(Images with localized body landmarks)
>>>>
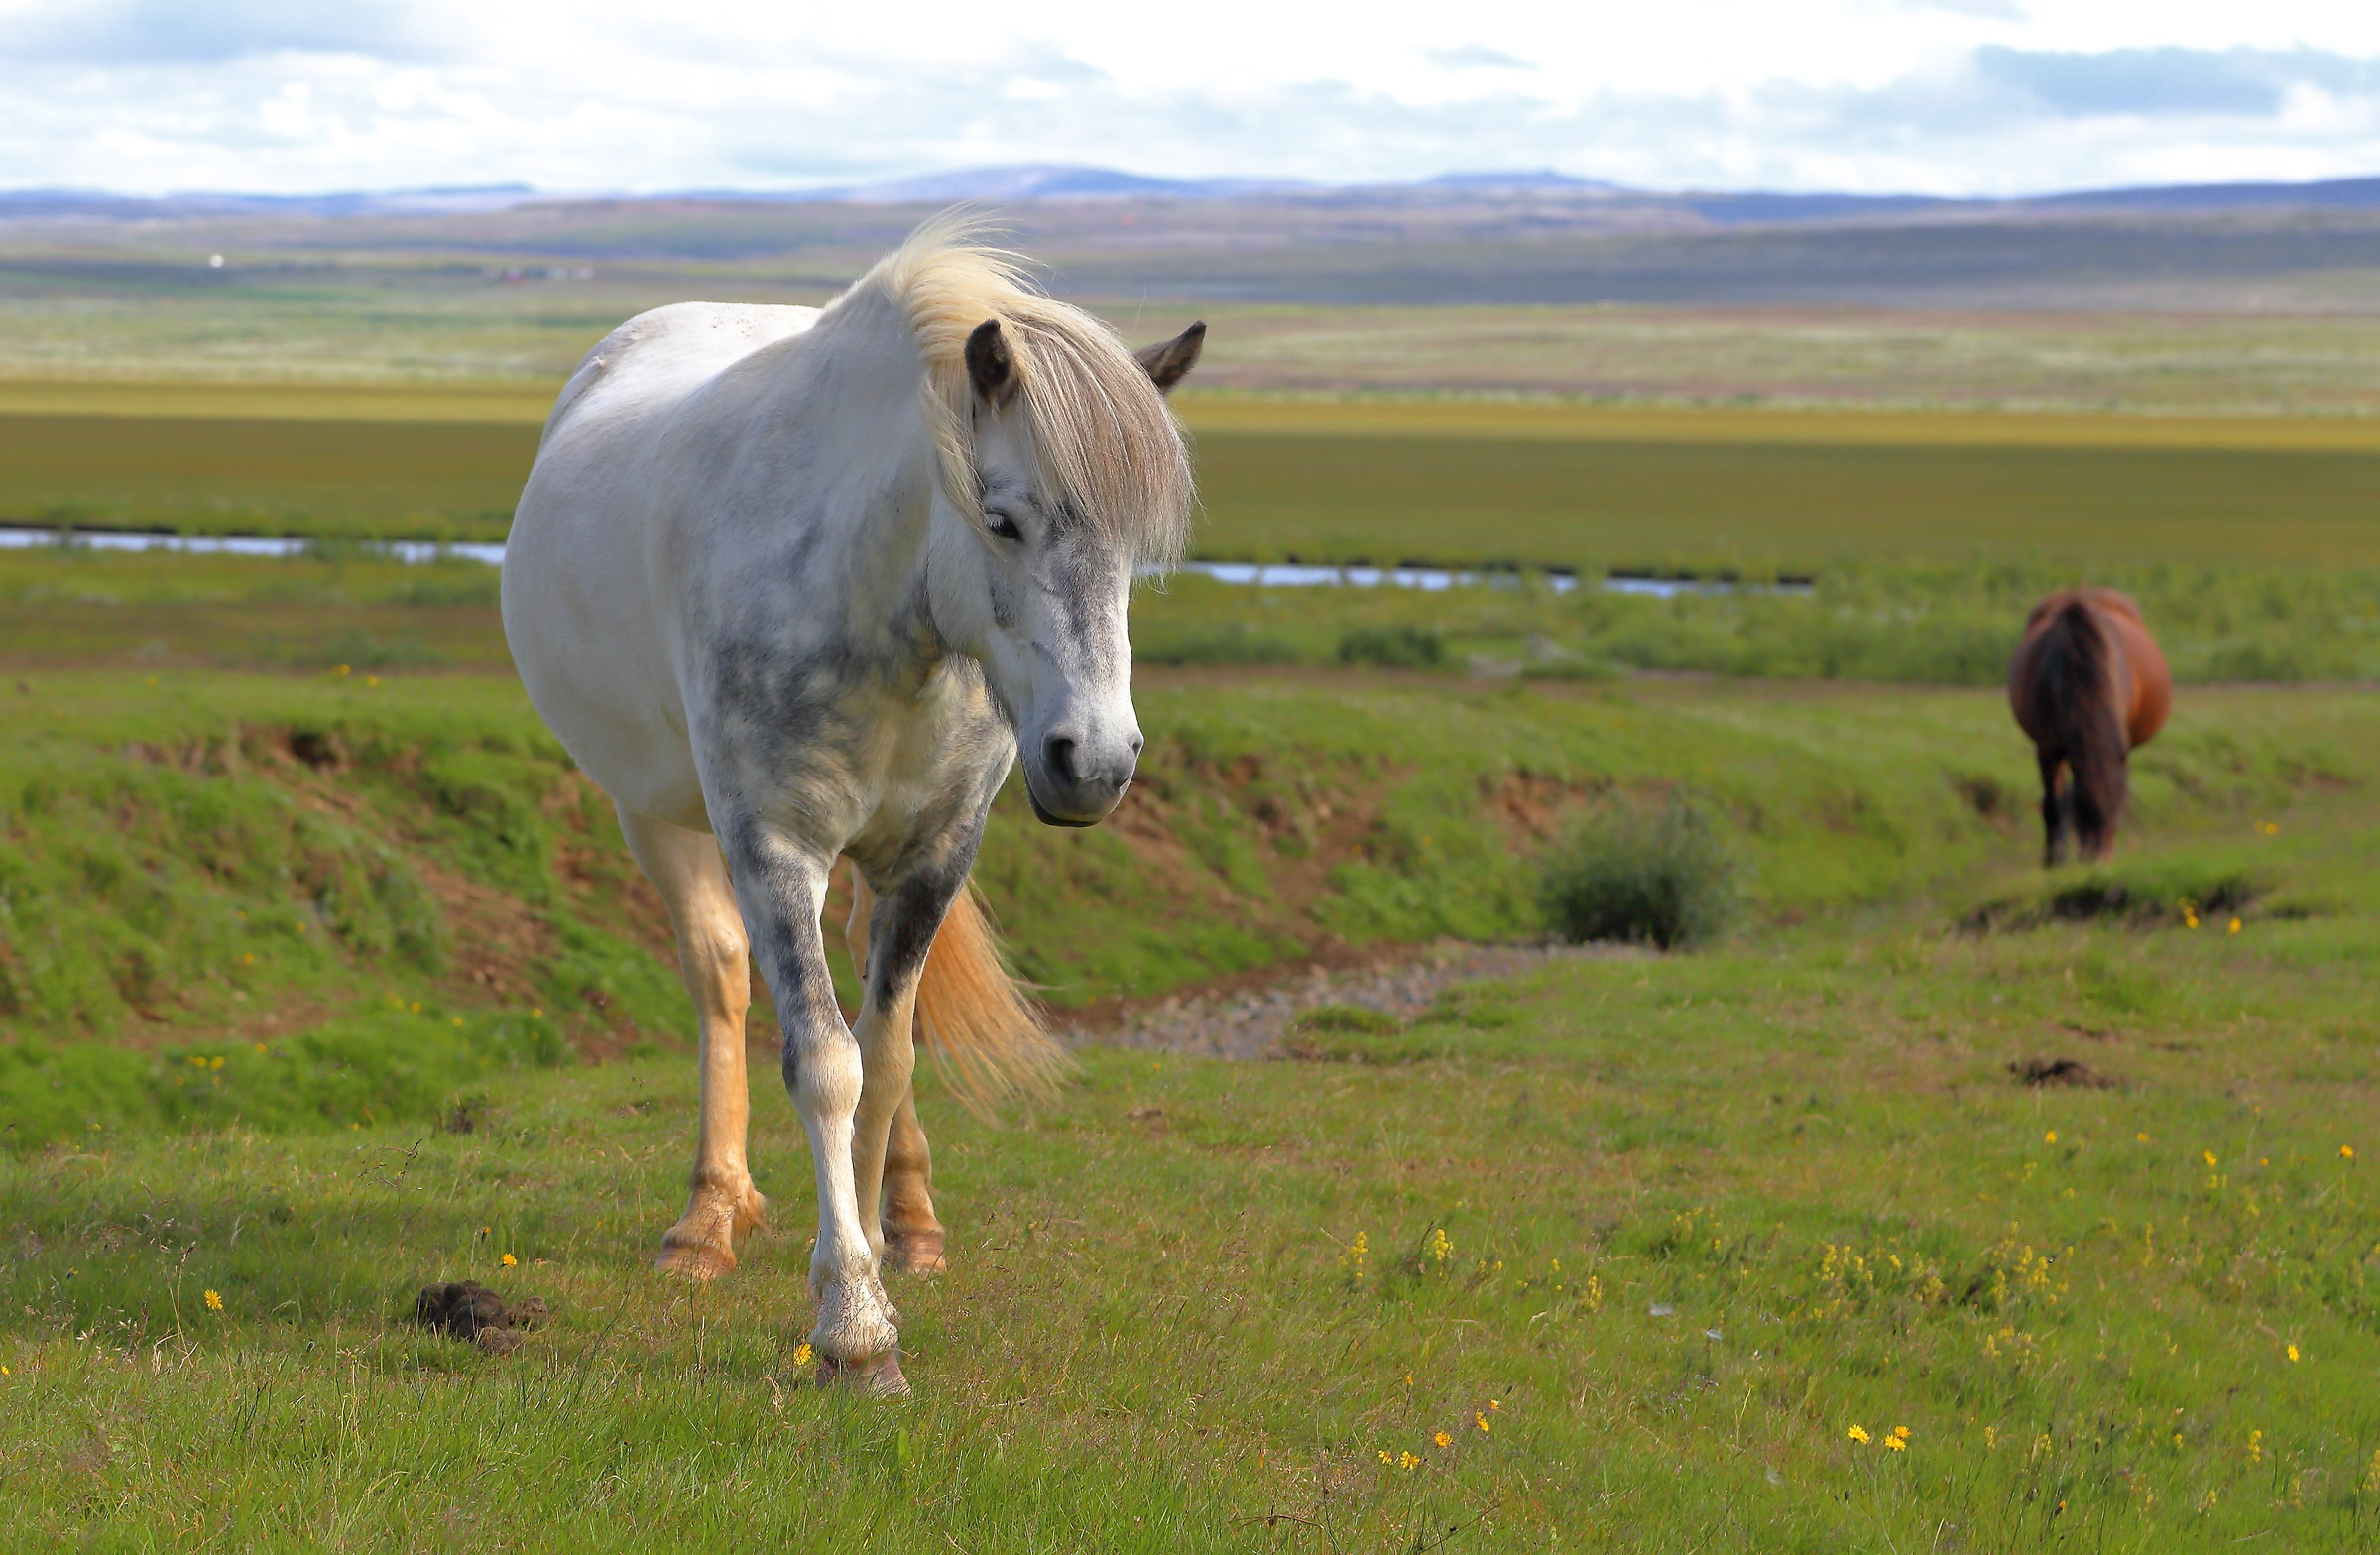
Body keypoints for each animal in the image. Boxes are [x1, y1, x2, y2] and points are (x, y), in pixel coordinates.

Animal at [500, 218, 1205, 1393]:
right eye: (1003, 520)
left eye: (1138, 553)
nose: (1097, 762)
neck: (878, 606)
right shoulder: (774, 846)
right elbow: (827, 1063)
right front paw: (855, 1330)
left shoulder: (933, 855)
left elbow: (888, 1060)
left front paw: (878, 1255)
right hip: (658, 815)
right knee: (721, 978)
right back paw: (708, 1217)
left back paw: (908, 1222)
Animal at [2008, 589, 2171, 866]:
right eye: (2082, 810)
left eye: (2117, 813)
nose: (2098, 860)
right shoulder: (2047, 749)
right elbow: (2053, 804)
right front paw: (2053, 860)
<<<<
>>>>
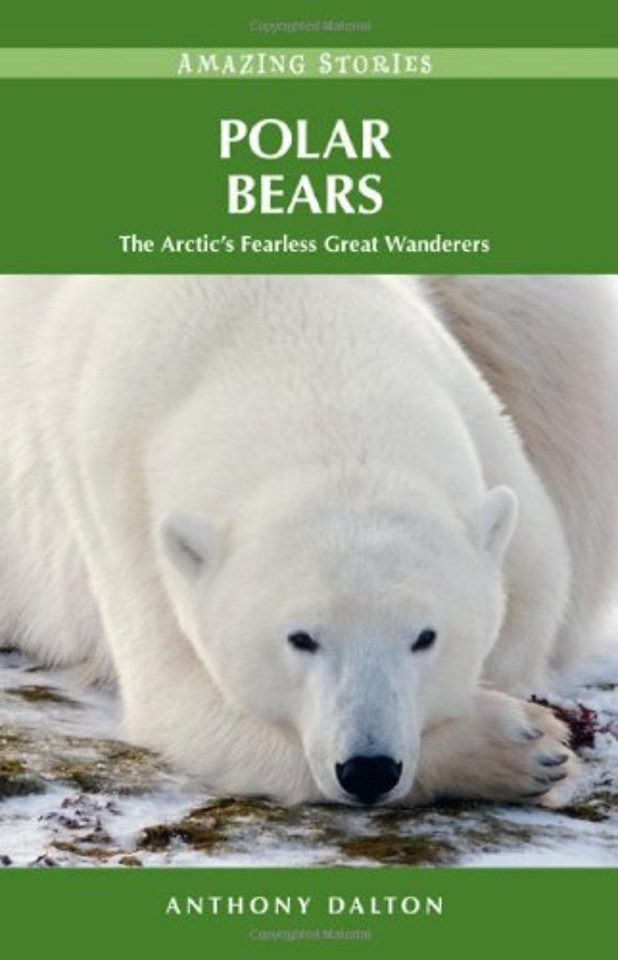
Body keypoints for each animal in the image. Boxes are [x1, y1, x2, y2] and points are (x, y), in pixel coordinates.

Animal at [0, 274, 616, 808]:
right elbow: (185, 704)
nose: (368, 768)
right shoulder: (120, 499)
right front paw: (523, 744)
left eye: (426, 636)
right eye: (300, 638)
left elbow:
<<<<
What is needed:
Throughout the records above, find the lines in which the word "shoulder" appears and return them.

Exercise answer:
right shoulder: (774, 846)
left shoulder: (933, 855)
right shoulder: (2047, 749)
right shoulder: (120, 499)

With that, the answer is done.